While Griggers has yet to complete an investigation, he is in the process of obtaining a search warrant to take a sample of hair from Hodges. In the past weeks, Griggers finally received evidence from the unsolved slaying of Winnie Johnson, who lived in Sumter County and was found dead in her home. That evidence, caught in the backlog at the Alabama Department of Forensics, is a sample of hair taken from the scene of the Sumter County scene.

“There are a lot of similarities in our case and some of the others,” Griggers said.

Apparently, Hodges had lived in the Sumter County area and may have been there during the time of the Johnson murder.

“We don’t have much, but I’ve been assured that if we can get this evidence from Florida, forensics will run a test on it quickly,” Griggers said.

While prosecution of Hodges likely will take place in Florida where there is more evidence to convict the suspect, law enforcement in Cincinnati also has a strong case against Hodges.

According to a story in the Cincinnati Post, the suspect would engage elderly women in light conversation and cut away their purse straps with a knife.
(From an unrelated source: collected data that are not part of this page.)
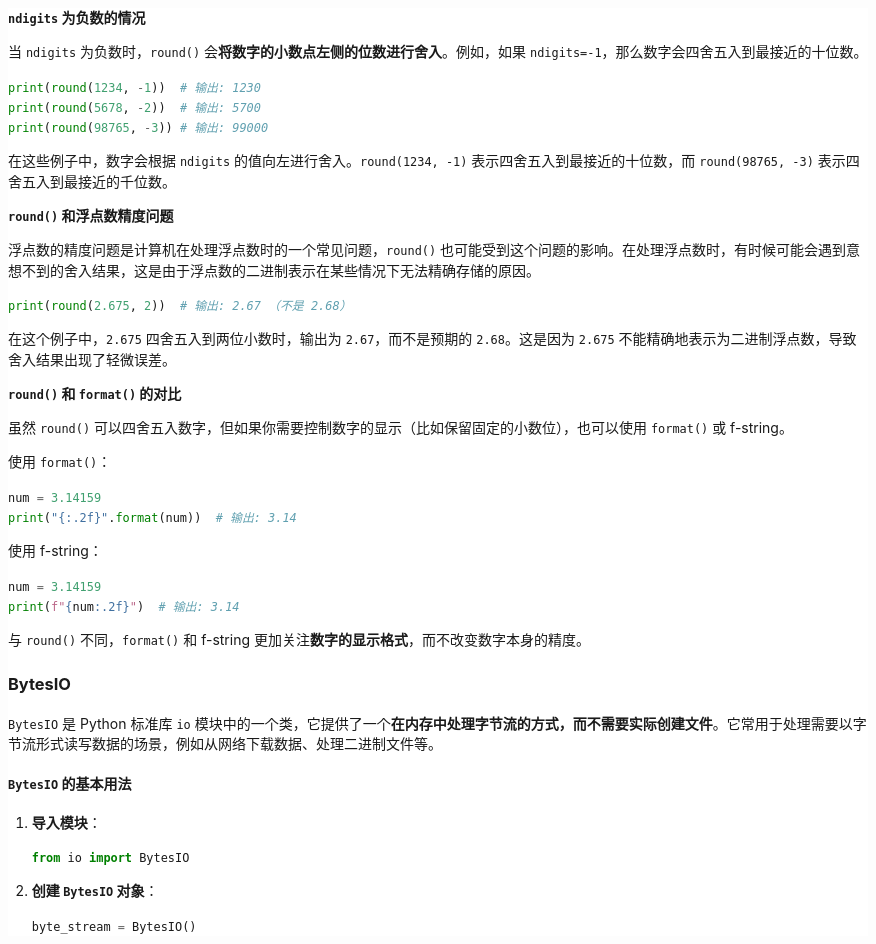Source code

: **`ndigits` 为负数的情况**

当 `ndigits` 为负数时，`round()` 会**将数字的小数点左侧的位数进行舍入**。例如，如果 `ndigits=-1`，那么数字会四舍五入到最接近的十位数。

```python
print(round(1234, -1))  # 输出: 1230
print(round(5678, -2))  # 输出: 5700
print(round(98765, -3)) # 输出: 99000
```

在这些例子中，数字会根据 `ndigits` 的值向左进行舍入。`round(1234, -1)` 表示四舍五入到最接近的十位数，而 `round(98765, -3)` 表示四舍五入到最接近的千位数。

**`round()` 和浮点数精度问题**

浮点数的精度问题是计算机在处理浮点数时的一个常见问题，`round()` 也可能受到这个问题的影响。在处理浮点数时，有时候可能会遇到意想不到的舍入结果，这是由于浮点数的二进制表示在某些情况下无法精确存储的原因。

```python
print(round(2.675, 2))  # 输出: 2.67 （不是 2.68）
```

在这个例子中，`2.675` 四舍五入到两位小数时，输出为 `2.67`，而不是预期的 `2.68`。这是因为 `2.675` 不能精确地表示为二进制浮点数，导致舍入结果出现了轻微误差。

 **`round()` 和 `format()` 的对比**

虽然 `round()` 可以四舍五入数字，但如果你需要控制数字的显示（比如保留固定的小数位），也可以使用 `format()` 或 f-string。

使用 `format()`：

```python
num = 3.14159
print("{:.2f}".format(num))  # 输出: 3.14
```

使用 f-string：

```python
num = 3.14159
print(f"{num:.2f}")  # 输出: 3.14
```

与 `round()` 不同，`format()` 和 f-string 更加关注**数字的显示格式**，而不改变数字本身的精度。





### BytesIO

`BytesIO` 是 Python 标准库 `io` 模块中的一个类，它提供了一个**在内存中处理字节流的方式，而不需要实际创建文件**。它常用于处理需要以字节流形式读写数据的场景，例如从网络下载数据、处理二进制文件等。

#### `BytesIO` 的基本用法

1. **导入模块**：
   
   ```python
   from io import BytesIO
   ```
   
2. **创建 `BytesIO` 对象**：
   ```python
   byte_stream = BytesIO()
   ```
Other times, the Post said, Hodges would follow the women to their homes, push them inside, and steal their purses before he fled.

In the Florida case, the Pensacola News Journal reported that two of Belanger’s relatives saw a masked man climbing out of her window when they picked the victim up for a holiday trip.

Upon arriving at her home, Belanger’s relatives found her dead inside the home and medical examiners ruled she died of “blunt force trauma.”